The German military personnel, except the officers, reboarded the first-class car. The officers entered the railroad station, where refreshments had been laid out for them. Number 1218 then backed out of the station to the yard, where the first-class passenger car was detached for subsequent attachment to Number 1219 (Madrid-Barcelona-Paris), which was due at the border crossing at 1615. Number 1218 then returned to the place where it had originally stopped, and the word was given first to the Feldgendarmerie and then to the French Immigration et Douane and Sûreté Nationale personnel that they might now commence their routine immigration, customs, and security checks of Number 1218’s passengers.
A few minutes later, the Luftwaffe captain with the Knight’s Cross of the Iron Cross came out of the station alone. He had with him not only his cognac snifter, but a bottle of cognac. He boarded the Wagons-Lits car.
At 1550, only twenty-five minutes behind schedule, the conductor signaled Number 1218’s engineer that he could proceed through No-Man’s-Land to Spanish customs. They were only five minutes behind the regular schedule. The ceremony had not taken as long as they had planned for. They probably wouldn’t have been late at all, perhaps even a few minutes early, had not the Sûreté Nationale grown suspicious of some travel documents and checked them out. They discovered four more Jews trying to reach Spain on forged travel documents and passports.
[FOUR]
So far as he could recall, el Coronel Alejandro Manuel Portez-Halle of the Office of Liaison of the Royal Army to the Foreign Ministry had never heard the name of el Coronel Juan Domingo Perón of the Argentinean Army, until three days before when this rather absurd business of the Germans sending a body home to Argentina came up.

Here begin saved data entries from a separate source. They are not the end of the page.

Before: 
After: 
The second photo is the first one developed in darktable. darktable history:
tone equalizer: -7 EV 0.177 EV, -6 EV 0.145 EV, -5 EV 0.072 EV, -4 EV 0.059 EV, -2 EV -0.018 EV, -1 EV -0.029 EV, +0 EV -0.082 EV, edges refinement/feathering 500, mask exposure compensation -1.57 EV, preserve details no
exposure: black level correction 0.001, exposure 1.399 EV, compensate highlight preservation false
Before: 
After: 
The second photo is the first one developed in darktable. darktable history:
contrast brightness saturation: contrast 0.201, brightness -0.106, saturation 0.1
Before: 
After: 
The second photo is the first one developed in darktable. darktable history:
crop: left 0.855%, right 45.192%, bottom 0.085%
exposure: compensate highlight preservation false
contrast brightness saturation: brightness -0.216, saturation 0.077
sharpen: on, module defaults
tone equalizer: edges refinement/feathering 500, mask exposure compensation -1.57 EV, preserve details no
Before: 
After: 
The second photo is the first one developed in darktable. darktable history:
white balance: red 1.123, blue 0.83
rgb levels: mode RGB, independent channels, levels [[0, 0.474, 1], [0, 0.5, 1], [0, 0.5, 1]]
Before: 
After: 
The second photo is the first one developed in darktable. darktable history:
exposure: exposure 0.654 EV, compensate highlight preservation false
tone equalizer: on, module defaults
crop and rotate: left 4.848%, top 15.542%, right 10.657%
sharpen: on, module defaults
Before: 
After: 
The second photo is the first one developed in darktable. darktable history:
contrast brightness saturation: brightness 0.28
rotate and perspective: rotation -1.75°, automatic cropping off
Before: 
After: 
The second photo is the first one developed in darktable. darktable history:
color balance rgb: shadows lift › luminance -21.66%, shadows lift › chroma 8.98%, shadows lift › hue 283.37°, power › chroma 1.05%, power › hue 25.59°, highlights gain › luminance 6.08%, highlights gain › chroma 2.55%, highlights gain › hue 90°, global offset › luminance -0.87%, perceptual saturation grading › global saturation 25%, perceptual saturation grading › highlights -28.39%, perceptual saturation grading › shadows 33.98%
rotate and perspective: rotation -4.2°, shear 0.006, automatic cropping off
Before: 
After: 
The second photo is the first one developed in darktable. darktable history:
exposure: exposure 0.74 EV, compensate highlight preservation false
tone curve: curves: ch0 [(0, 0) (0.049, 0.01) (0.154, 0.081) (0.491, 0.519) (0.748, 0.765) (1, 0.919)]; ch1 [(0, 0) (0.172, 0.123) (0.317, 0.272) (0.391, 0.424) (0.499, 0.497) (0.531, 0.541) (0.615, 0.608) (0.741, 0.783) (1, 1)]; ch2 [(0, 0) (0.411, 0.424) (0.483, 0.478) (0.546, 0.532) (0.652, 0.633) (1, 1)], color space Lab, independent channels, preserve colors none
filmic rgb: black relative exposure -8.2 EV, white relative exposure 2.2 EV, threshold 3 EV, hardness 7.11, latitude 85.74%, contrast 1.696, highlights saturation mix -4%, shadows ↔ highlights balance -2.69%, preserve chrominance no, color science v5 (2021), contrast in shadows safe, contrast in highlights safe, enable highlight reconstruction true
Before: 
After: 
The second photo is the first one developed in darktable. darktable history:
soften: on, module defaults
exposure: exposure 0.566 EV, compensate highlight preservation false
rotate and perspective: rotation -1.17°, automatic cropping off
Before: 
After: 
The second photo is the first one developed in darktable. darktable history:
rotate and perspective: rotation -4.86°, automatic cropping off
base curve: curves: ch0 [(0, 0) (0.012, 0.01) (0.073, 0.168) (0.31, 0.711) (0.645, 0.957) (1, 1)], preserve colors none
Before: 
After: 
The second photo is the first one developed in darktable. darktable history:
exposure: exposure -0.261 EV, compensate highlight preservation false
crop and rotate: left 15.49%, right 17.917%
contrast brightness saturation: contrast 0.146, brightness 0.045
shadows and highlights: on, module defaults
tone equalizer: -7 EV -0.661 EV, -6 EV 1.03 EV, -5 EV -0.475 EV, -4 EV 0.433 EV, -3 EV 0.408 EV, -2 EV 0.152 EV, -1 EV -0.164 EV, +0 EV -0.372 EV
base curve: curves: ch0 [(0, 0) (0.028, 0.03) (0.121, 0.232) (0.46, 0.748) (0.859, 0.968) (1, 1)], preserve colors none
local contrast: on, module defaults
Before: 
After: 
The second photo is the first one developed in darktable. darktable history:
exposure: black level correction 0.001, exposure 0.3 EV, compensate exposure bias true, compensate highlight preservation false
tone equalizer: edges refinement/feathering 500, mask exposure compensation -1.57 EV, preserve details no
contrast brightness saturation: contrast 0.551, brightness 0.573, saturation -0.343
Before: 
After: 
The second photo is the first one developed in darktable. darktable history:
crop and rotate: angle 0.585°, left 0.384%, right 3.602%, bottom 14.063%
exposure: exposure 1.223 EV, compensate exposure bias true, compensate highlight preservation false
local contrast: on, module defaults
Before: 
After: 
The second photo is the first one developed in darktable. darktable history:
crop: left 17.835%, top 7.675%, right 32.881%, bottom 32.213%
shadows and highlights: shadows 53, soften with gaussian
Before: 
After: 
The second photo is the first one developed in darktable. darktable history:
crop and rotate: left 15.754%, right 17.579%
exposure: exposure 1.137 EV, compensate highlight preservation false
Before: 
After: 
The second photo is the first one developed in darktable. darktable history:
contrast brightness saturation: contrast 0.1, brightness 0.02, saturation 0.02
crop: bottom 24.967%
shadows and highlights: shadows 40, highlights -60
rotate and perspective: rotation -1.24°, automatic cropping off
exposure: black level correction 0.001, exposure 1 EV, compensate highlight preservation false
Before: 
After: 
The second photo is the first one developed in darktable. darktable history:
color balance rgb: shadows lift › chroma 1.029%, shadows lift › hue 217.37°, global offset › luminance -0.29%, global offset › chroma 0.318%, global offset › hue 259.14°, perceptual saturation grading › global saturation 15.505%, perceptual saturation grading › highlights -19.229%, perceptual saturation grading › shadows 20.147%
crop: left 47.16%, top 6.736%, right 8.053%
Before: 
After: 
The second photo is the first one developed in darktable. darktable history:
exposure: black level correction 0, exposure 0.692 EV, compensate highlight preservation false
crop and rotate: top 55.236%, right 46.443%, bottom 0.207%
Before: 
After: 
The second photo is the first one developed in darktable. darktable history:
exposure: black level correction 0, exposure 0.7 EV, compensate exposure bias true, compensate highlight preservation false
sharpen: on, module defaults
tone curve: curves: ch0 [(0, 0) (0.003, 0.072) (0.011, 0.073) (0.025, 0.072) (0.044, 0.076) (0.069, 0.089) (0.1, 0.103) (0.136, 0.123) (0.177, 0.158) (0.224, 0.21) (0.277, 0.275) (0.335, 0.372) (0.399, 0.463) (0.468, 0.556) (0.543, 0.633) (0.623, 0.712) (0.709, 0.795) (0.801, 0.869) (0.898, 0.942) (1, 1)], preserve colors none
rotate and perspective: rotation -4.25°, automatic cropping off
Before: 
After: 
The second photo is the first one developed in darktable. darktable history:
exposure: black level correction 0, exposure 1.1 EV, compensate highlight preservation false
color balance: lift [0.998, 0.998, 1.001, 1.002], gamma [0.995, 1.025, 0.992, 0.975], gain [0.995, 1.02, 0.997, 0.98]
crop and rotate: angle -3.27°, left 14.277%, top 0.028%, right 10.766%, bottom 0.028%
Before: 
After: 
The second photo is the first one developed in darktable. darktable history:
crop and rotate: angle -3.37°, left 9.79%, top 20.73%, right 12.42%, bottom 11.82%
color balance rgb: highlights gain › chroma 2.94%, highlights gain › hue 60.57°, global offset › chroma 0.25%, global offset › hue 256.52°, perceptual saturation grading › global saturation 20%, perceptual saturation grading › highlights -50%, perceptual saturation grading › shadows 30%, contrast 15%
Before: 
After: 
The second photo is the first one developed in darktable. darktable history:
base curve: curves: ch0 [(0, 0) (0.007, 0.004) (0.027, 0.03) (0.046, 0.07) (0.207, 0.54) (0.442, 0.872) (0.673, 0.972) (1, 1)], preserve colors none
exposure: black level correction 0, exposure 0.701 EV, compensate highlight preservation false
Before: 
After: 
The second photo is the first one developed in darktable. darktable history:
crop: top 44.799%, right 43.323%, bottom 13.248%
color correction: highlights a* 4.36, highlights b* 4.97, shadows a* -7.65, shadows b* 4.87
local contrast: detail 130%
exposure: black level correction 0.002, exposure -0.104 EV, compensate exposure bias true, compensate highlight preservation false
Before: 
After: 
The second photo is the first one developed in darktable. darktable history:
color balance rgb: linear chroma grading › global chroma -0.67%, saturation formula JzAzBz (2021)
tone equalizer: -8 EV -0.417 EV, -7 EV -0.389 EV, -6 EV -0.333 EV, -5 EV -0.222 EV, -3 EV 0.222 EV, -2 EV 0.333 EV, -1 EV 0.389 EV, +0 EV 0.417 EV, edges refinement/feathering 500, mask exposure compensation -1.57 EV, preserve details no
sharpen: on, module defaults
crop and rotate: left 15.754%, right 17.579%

This was both surprising and rather embarrassing—he had spent enough time in Argentina over the years to learn at least the names of the more important Argentinean officers. On the other hand, the Foreign Ministry seemed to know a great deal about el Coronel Juan Domingo Perón, including the fact that he was quite close to el Coronel Jorge Guillermo Frade. Portez-Halle had come to know Frade rather well when he’d been in Argentina. He’d even spent some time on Frade’s estancia, San Pedro y San Pablo, shooting partridge and wood pigeon. In the evenings, over cigars and surprisingly first-rate Argentinean brandy, they’d shared stories of their days as junior officers.